■ **Work to complete**:
In how many lines of the material below does the string "bottom" appear? Answer with a single number.

■ **Data to examine**:
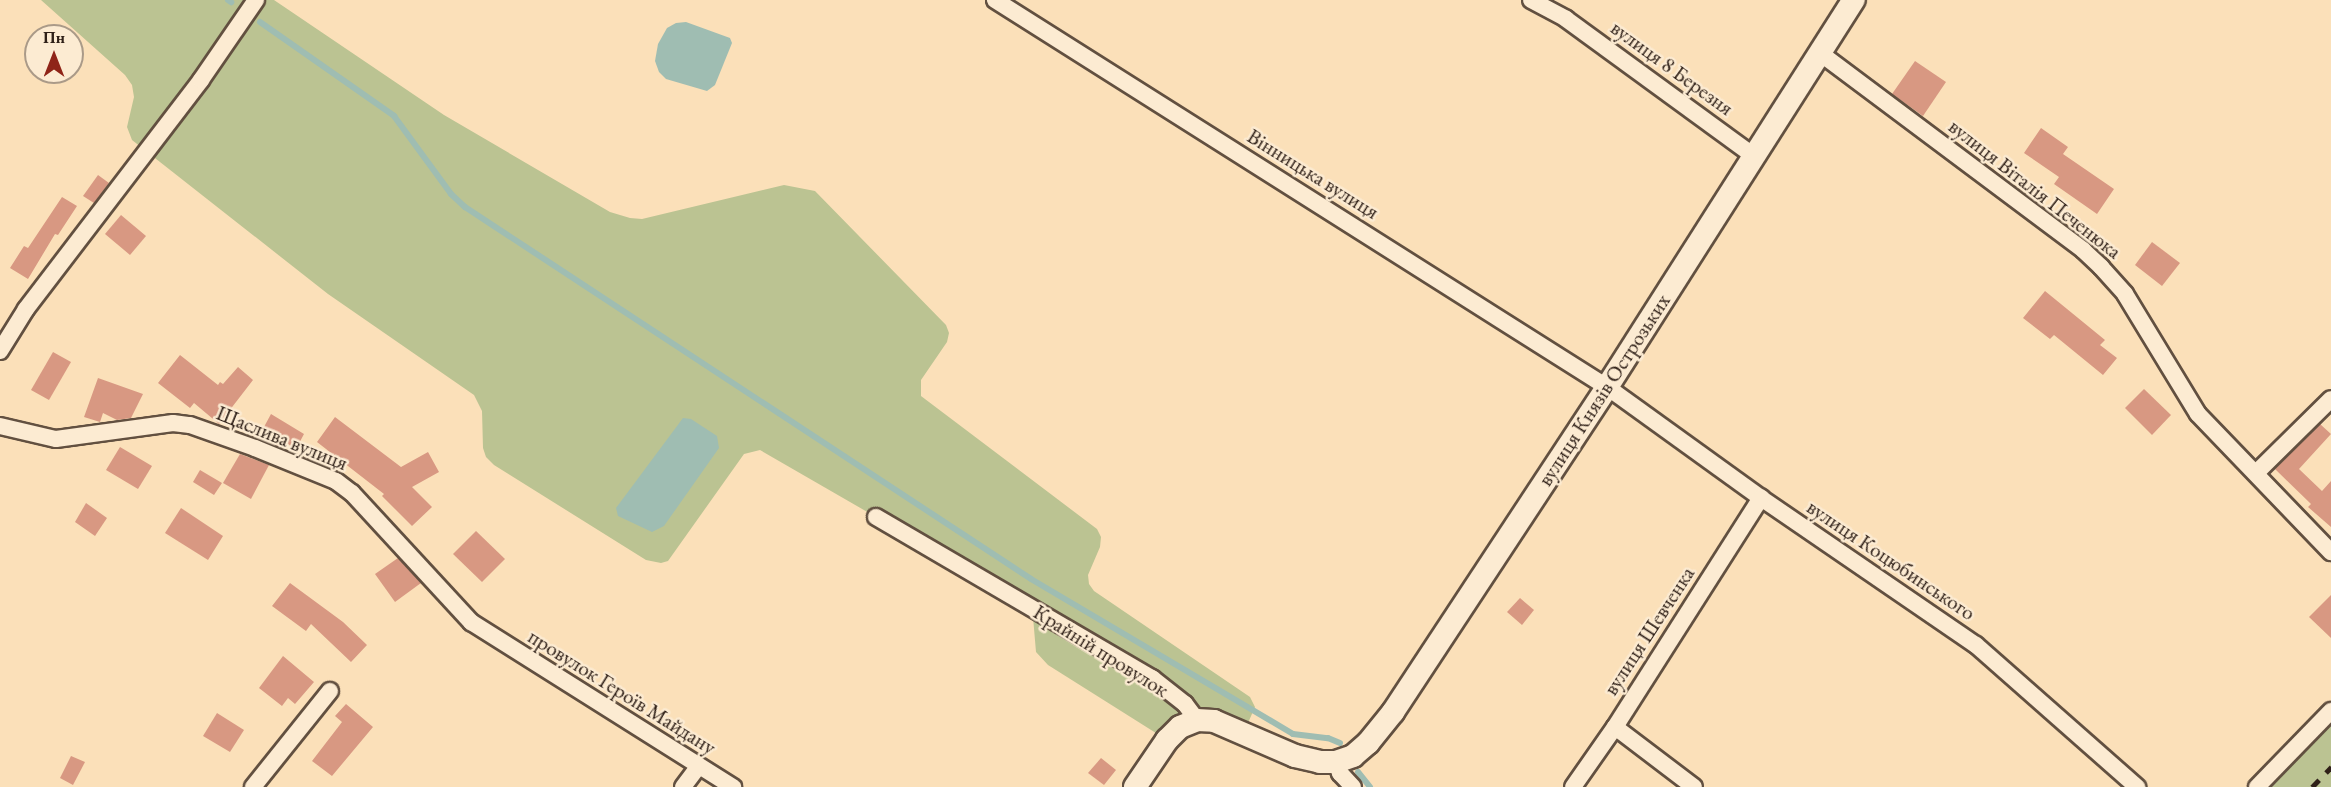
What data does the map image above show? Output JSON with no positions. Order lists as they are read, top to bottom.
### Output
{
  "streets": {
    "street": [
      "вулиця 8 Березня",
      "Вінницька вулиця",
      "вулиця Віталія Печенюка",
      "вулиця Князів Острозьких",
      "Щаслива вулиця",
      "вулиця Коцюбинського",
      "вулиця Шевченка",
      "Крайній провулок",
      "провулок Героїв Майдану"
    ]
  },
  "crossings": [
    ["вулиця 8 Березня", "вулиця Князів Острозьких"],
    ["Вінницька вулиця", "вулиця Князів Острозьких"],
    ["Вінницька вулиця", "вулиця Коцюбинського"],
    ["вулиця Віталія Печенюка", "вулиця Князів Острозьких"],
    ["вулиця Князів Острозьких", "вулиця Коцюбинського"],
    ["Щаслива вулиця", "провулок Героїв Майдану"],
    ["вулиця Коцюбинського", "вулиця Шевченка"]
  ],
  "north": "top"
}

==

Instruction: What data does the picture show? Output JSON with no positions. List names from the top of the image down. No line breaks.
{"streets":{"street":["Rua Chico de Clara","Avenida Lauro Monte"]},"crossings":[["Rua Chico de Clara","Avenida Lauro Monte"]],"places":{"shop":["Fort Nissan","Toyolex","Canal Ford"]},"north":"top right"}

==

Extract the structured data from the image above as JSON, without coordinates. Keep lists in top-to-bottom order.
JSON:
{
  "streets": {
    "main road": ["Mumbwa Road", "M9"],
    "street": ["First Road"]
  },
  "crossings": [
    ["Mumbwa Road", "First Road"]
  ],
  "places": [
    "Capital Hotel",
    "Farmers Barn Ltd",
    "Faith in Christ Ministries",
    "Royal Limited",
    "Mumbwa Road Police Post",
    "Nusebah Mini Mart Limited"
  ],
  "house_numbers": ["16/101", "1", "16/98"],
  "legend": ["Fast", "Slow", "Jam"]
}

■ **Exercise solution**:
2